As part of my work as the MariaDB Release Manager I published every MariaDB 5.5 release. All 50 of them. From the very first 5.5.20 Alpha to yesterday’s final 5.5.68 release. This includes everything from creating release notes and changelog pages, to updating the rpm and deb package repositories and uploading the source with checksums and gpg signatures, to minor-yet-necessary things like tagging the release on GitHub and marking the release as “published” in Jira.
Like the MariaDB 5.1 series of releases, each release in the MariaDB 5.5 series is tied to the equivalent version of MySQL. The MariaDB team’s experience with this is what directly led to our follow up series being renumbered to 10.0. For example, after the MariaDB 5.5.28 release in Oct 2012, a serious buffer overflow bug (CVE-2012-5611) was discovered. We came up with a fix right away, but we couldn’t release a 5.5.29 version until MySQL did. We felt this bug was serious enough to warrant fixing it right away so in Nov 2012 we released MariaDB 5.5.28a just to fix this bug.
We also had to deal with issues where if Ubuntu or Debian were extra fast with updating their repositories to the latest MySQL 5.1 or MySQL 5.5 versions, it would cause problems with our MariaDB 5.1 and 5.5 repositories because the version number of their mysql-common
and libmysqlclient
packages would be higher than ours. This kept us on our toes to try and make sure we got our 5.1 and 5.5 releases out as quickly as possible, but also meant we had to document workarounds to make sure you didn’t accidentally mess up your MariaDB installation when doing a simple apt-get upgrade
.
Since moving MariaDB’s version numbering to 10.x, things have been much better. We can publish critical updates whenever they are needed without waiting on third parties or resorting to weird non-standard version numbers, and the MariaDB repositories don’t clash as often with those from various upstream Linux distributions (not perfectly, but much better than it was during the 5.1 and 5.5 days).

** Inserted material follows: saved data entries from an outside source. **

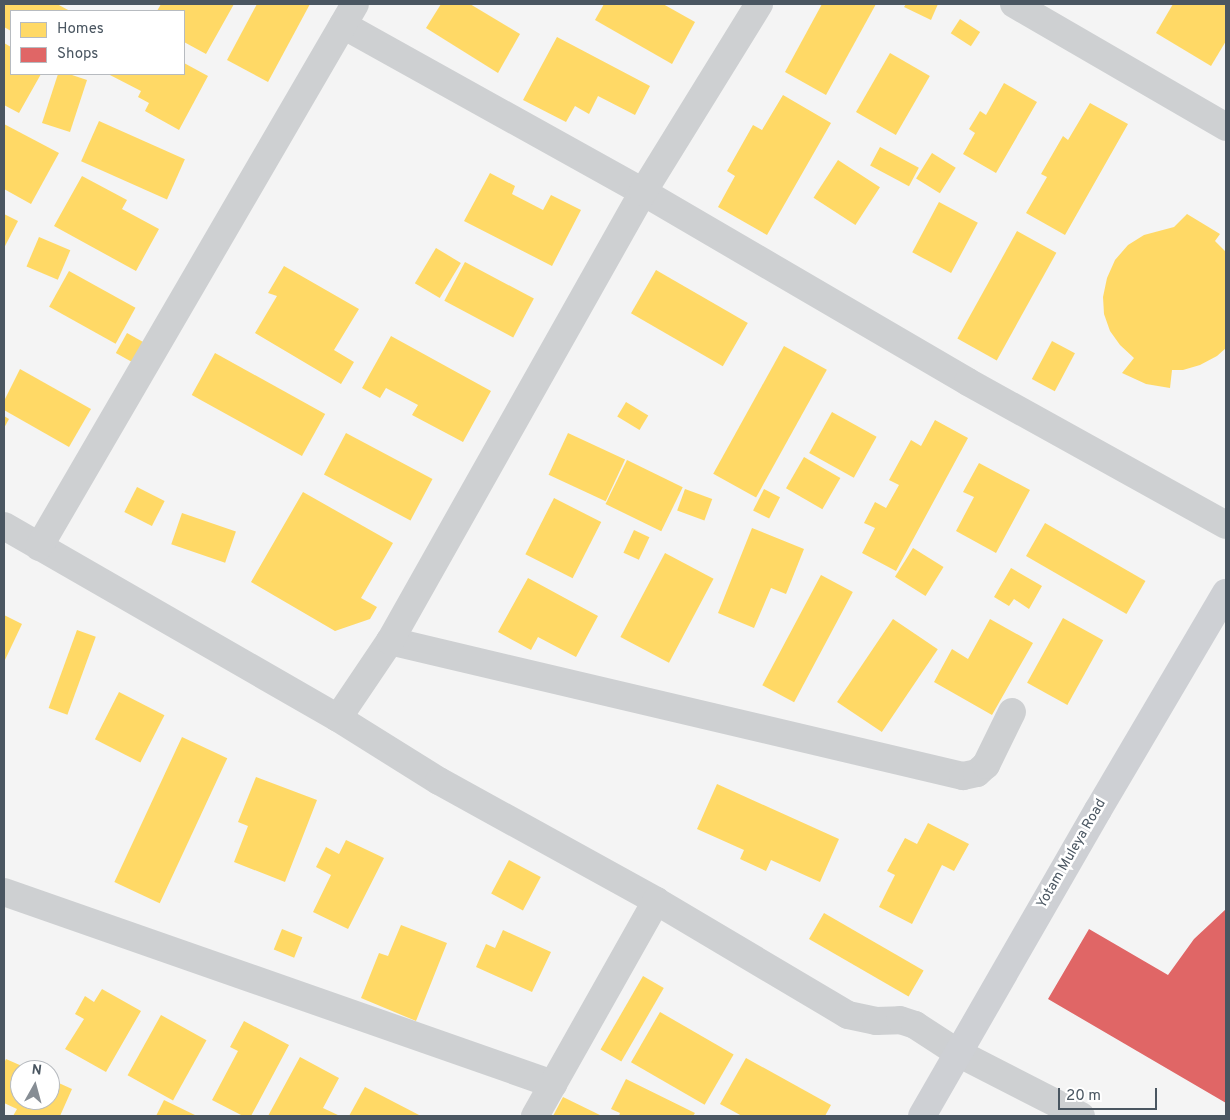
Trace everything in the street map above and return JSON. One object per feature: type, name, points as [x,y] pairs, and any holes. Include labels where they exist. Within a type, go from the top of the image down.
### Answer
[{"type":"street","points":[[338,718],[390,641],[643,192],[759,4]]},
{"type":"street","points":[[1014,4],[1226,127]]},
{"type":"street","points":[[39,547],[349,14],[643,192],[968,382],[1226,524]]},
{"type":"street","points":[[4,526],[338,718],[439,781],[656,901],[848,1015],[876,1021],[900,1020],[915,1025],[958,1053],[1081,1116]]},
{"type":"street","name":"Yotam Muleya Road","points":[[922,1116],[1102,802],[1226,593]]},
{"type":"street","points":[[390,641],[963,776],[977,774],[986,765],[1012,712]]},
{"type":"street","points":[[4,892],[553,1084]]},
{"type":"street","points":[[535,1116],[656,901]]},
{"type":"building: Homes","points":[[4,4],[57,4],[68,10],[10,10],[10,30],[4,27]]},
{"type":"building: Homes","points":[[161,4],[234,4],[206,54],[185,43],[185,10],[158,10]]},
{"type":"building: Homes","points":[[257,4],[310,4],[268,82],[227,60]]},
{"type":"building: Homes","points":[[441,4],[470,4],[520,34],[498,73],[426,28]]},
{"type":"building: Homes","points":[[604,4],[663,4],[695,22],[672,64],[595,20]]},
{"type":"building: Homes","points":[[822,4],[876,4],[826,95],[785,72]]},
{"type":"building: Homes","points":[[906,4],[938,4],[931,20],[904,7]]},
{"type":"building: Homes","points":[[1173,4],[1226,4],[1226,41],[1211,66],[1156,33]]},
{"type":"building: Homes","points":[[960,19],[980,32],[971,46],[951,33]]},
{"type":"building: Homes","points":[[557,37],[650,86],[635,115],[598,96],[589,114],[575,106],[566,122],[523,100]]},
{"type":"building: Homes","points":[[4,43],[10,46],[10,75],[40,75],[19,113],[4,105]]},
{"type":"building: Homes","points":[[890,53],[930,76],[896,135],[856,112]]},
{"type":"building: Homes","points":[[185,64],[208,76],[179,130],[145,111],[149,103],[138,97],[141,91],[110,75],[185,75]]},
{"type":"building: Homes","points":[[58,75],[72,75],[87,80],[70,132],[42,123]]},
{"type":"building: Homes","points":[[1004,83],[1037,102],[996,173],[963,154],[975,133],[969,129],[980,111],[986,115]]},
{"type":"building: Homes","points":[[783,95],[831,123],[767,235],[718,207],[735,176],[727,171],[753,125],[762,130]]},
{"type":"building: Homes","points":[[1090,103],[1128,124],[1065,235],[1026,213],[1047,177],[1041,174],[1063,136],[1068,140]]},
{"type":"building: Homes","points":[[99,121],[185,159],[167,199],[81,161]]},
{"type":"building: Homes","points":[[4,124],[59,153],[31,204],[4,189]]},
{"type":"building: Homes","points":[[880,147],[919,168],[909,186],[870,166]]},
{"type":"building: Homes","points":[[932,153],[956,168],[940,193],[916,178]]},
{"type":"building: Homes","points":[[838,160],[880,187],[855,225],[813,198]]},
{"type":"building: Homes","points":[[490,173],[515,186],[512,194],[543,210],[551,195],[581,210],[552,266],[464,221]]},
{"type":"building: Homes","points":[[82,176],[127,200],[122,209],[159,229],[136,271],[54,226]]},
{"type":"building: Homes","points":[[939,202],[978,223],[951,273],[912,252]]},
{"type":"building: Homes","points":[[4,214],[18,221],[4,248]]},
{"type":"building: Homes","points":[[1187,214],[1220,234],[1215,241],[1226,252],[1226,348],[1217,356],[1200,365],[1183,370],[1172,370],[1170,388],[1146,384],[1122,373],[1134,358],[1120,345],[1110,331],[1104,314],[1103,297],[1107,278],[1115,260],[1128,245],[1144,235],[1174,227]]},
{"type":"building: Homes","points":[[1017,231],[1056,253],[997,360],[957,339]]},
{"type":"building: Homes","points":[[39,237],[70,250],[58,280],[26,266]]},
{"type":"building: Homes","points":[[436,248],[461,263],[440,298],[415,283]]},
{"type":"building: Homes","points":[[465,262],[534,299],[513,337],[444,301]]},
{"type":"building: Homes","points":[[284,266],[359,309],[334,350],[354,362],[341,384],[255,333],[277,296],[268,293]]},
{"type":"building: Homes","points":[[656,270],[748,323],[723,366],[631,313]]},
{"type":"building: Homes","points":[[69,271],[135,308],[116,344],[49,307]]},
{"type":"building: Homes","points":[[127,333],[145,343],[134,363],[116,353]]},
{"type":"building: Homes","points":[[391,336],[491,391],[463,442],[412,415],[418,405],[386,388],[380,398],[362,388]]},
{"type":"building: Homes","points":[[1052,341],[1075,353],[1055,391],[1032,379]]},
{"type":"building: Homes","points":[[784,346],[827,370],[756,497],[713,474]]},
{"type":"building: Homes","points":[[215,353],[325,414],[302,456],[192,395]]},
{"type":"building: Homes","points":[[20,369],[91,409],[69,447],[4,410],[4,401]]},
{"type":"building: Homes","points":[[626,402],[648,415],[640,430],[617,417]]},
{"type":"building: Homes","points":[[832,412],[877,437],[854,478],[809,453]]},
{"type":"building: Homes","points":[[4,416],[9,419],[4,428]]},
{"type":"building: Homes","points":[[935,420],[968,438],[896,571],[862,553],[875,528],[864,523],[875,502],[886,508],[899,485],[889,480],[911,440],[921,446]]},
{"type":"building: Homes","points":[[346,433],[433,479],[410,521],[324,474]]},
{"type":"building: Homes","points":[[568,433],[625,460],[606,501],[549,475]]},
{"type":"building: Homes","points":[[804,457],[840,478],[822,509],[786,488]]},
{"type":"building: Homes","points":[[627,460],[683,487],[661,531],[606,504]]},
{"type":"building: Homes","points":[[979,463],[1030,490],[996,553],[956,531],[974,497],[963,492]]},
{"type":"building: Homes","points":[[137,487],[165,501],[152,526],[124,512]]},
{"type":"building: Homes","points":[[685,489],[712,499],[704,521],[677,511]]},
{"type":"building: Homes","points":[[764,489],[780,497],[769,519],[753,510]]},
{"type":"building: Homes","points":[[303,492],[393,543],[361,598],[377,607],[370,619],[335,631],[251,582]]},
{"type":"building: Homes","points":[[554,498],[601,522],[573,578],[525,554]]},
{"type":"building: Homes","points":[[182,513],[236,532],[225,563],[171,544]]},
{"type":"building: Homes","points":[[1045,523],[1145,581],[1126,614],[1026,556]]},
{"type":"building: Homes","points":[[752,528],[804,549],[786,594],[771,588],[754,628],[718,613]]},
{"type":"building: Homes","points":[[634,530],[649,537],[639,560],[623,553]]},
{"type":"building: Homes","points":[[913,548],[944,567],[926,596],[895,577]]},
{"type":"building: Homes","points":[[665,553],[714,579],[669,663],[620,637]]},
{"type":"building: Homes","points":[[1011,568],[1042,586],[1029,609],[1014,599],[1009,606],[994,597]]},
{"type":"building: Homes","points":[[821,575],[853,592],[794,702],[762,685]]},
{"type":"building: Homes","points":[[528,578],[598,616],[576,657],[538,637],[531,650],[498,632]]},
{"type":"building: Homes","points":[[4,615],[22,624],[4,662]]},
{"type":"building: Homes","points":[[1063,618],[1103,640],[1067,705],[1027,683]]},
{"type":"building: Homes","points":[[893,619],[938,649],[882,732],[837,702]]},
{"type":"building: Homes","points":[[990,619],[1033,643],[992,715],[934,682],[952,649],[968,659]]},
{"type":"building: Homes","points":[[77,630],[96,637],[67,715],[49,708]]},
{"type":"building: Homes","points":[[119,692],[164,715],[140,762],[95,739]]},
{"type":"building: Homes","points":[[182,737],[227,758],[160,903],[114,882]]},
{"type":"building: Homes","points":[[256,777],[317,800],[285,882],[234,862],[248,826],[238,822]]},
{"type":"building: Homes","points":[[717,784],[839,839],[820,882],[771,860],[766,871],[740,859],[744,850],[697,829]]},
{"type":"building: Homes","points":[[928,823],[969,844],[954,871],[942,865],[912,924],[879,907],[895,875],[887,871],[905,838],[917,844]]},
{"type":"building: Homes","points":[[346,840],[384,858],[348,929],[313,912],[331,875],[316,867],[326,847],[339,854]]},
{"type":"building: Homes","points":[[509,860],[541,877],[523,910],[491,894]]},
{"type":"building: Homes","points":[[824,913],[924,970],[909,996],[809,939]]},
{"type":"building: Homes","points":[[401,925],[447,943],[416,1021],[361,998],[379,953],[388,956]]},
{"type":"building: Homes","points":[[282,929],[302,937],[294,958],[274,949]]},
{"type":"building: Homes","points":[[503,930],[551,952],[532,992],[476,967],[486,944],[495,948]]},
{"type":"building: Homes","points":[[643,976],[664,988],[621,1062],[601,1050]]},
{"type":"building: Homes","points":[[102,989],[141,1011],[106,1072],[65,1049],[84,1019],[75,1014],[85,996],[94,1002]]},
{"type":"building: Homes","points":[[660,1012],[734,1054],[705,1105],[631,1062]]},
{"type":"building: Homes","points":[[161,1015],[206,1040],[173,1101],[128,1075]]},
{"type":"building: Homes","points":[[244,1021],[289,1045],[251,1116],[243,1116],[212,1100],[238,1051],[230,1047]]},
{"type":"building: Homes","points":[[300,1057],[339,1078],[323,1108],[340,1116],[268,1116]]},
{"type":"building: Homes","points":[[746,1058],[831,1105],[825,1116],[742,1116],[720,1104]]},
{"type":"building: Homes","points":[[6,1059],[10,1061],[10,1106],[4,1103],[4,1063]]},
{"type":"building: Homes","points":[[626,1079],[695,1113],[693,1116],[619,1116],[620,1113],[611,1109]]},
{"type":"building: Homes","points":[[60,1084],[72,1089],[60,1116],[13,1116],[16,1110],[60,1110]]},
{"type":"building: Homes","points":[[365,1087],[421,1116],[349,1116]]},
{"type":"building: Homes","points":[[563,1097],[602,1116],[553,1116]]},
{"type":"building: Homes","points":[[164,1100],[197,1116],[156,1116]]},
{"type":"building: Shops","points":[[1226,909],[1226,1103],[1048,999],[1089,929],[1168,975],[1194,939]]}]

Earlier in its lifecycle we we doing a MariaDB 5.5 release almost every month, but the pace for 5.5 releases has slowed down in recent years. As mentioned at the start of this post, there have been 50 releases of MariaDB 5.5. This is over a period of 100 months between Feb 2012 and yesterday, so we had an average of one 5.5 release every two months. Not bad.
So raise a glass to MariaDB 5.5 of whatever beverage you prefer to use for these sorts of things. You lasted longer than most and we’ll always remember you.
It’s the end of an era, or at least a chapter. But time marches on, and it’s fitting that on the day of MariaDB 5.5’s last release, MariaDB 10.5.3 was released as a release candidate, so the next MariaDB chapter is well in hand.